The seven candles and principles of Kwanzaa
Today is the second day of Kwanzaa, a seven-day celebration founded by Maulana Ndabezitha Karenga. Kwanzaa is Swahili for “matunda ya kwanza” meaning “first fruit.” Founded in 1966 after the Watts riots to help bring Black Americans together to celebrate together history, values, family, community, and culture. We will be counting down to Black History Media’s launching by celebrating the seven days of Kwanzaa.

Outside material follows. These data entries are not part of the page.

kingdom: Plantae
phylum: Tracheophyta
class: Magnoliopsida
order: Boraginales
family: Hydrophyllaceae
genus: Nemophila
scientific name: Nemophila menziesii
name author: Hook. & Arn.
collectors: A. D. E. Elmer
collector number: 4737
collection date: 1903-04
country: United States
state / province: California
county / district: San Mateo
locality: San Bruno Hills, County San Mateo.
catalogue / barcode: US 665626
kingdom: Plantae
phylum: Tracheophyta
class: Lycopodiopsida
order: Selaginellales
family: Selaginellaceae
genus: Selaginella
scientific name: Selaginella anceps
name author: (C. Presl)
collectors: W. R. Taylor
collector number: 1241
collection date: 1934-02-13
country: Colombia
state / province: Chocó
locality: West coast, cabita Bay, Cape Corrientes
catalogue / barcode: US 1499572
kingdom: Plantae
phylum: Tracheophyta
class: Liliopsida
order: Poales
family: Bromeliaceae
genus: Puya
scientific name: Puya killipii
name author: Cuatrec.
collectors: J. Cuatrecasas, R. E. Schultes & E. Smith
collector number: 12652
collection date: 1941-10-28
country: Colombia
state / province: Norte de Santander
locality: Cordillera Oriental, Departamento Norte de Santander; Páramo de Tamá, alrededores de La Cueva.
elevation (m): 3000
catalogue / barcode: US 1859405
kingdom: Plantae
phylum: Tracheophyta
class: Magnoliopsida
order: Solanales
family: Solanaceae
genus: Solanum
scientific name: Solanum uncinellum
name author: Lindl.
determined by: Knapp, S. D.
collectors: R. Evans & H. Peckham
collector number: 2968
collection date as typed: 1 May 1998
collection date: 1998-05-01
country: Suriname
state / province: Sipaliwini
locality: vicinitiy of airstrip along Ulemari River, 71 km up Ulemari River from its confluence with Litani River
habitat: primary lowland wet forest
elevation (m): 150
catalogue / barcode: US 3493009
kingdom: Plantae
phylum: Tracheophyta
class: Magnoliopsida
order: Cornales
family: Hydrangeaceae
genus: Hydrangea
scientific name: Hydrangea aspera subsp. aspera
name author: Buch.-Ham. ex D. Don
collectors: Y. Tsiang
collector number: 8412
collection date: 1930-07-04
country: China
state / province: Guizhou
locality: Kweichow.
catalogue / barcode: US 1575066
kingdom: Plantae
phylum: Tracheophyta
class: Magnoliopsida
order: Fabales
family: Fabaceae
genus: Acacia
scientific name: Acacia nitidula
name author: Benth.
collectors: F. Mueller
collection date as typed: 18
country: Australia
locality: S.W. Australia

Mishumaa Saba (the seven candles), each of the seven candles represents seven principles (Nguzo Saba) of Kwanzaa. The Black candle represents the people. The red candles represent the struggle and the green candles represent the future and the hope that comes from their struggle.
- Umoja (Unity [Black Candle])
- Kujichagulia (Self-Determination [Red Candle])
- Ujima (Collective work and responsibility [Red Candle])
- Ujamaa (Cooperative Economics [Red Candle])
- Nia (Purpose [Green Candle])
- Kuumba (Creativity [Green Candle])
- Imani (Faith [Green Candle])
Today’s principle is Kujichagulia (Self-Determination), meaning “To define ourselves, name ourselves, create for ourselves and speak ourselves.”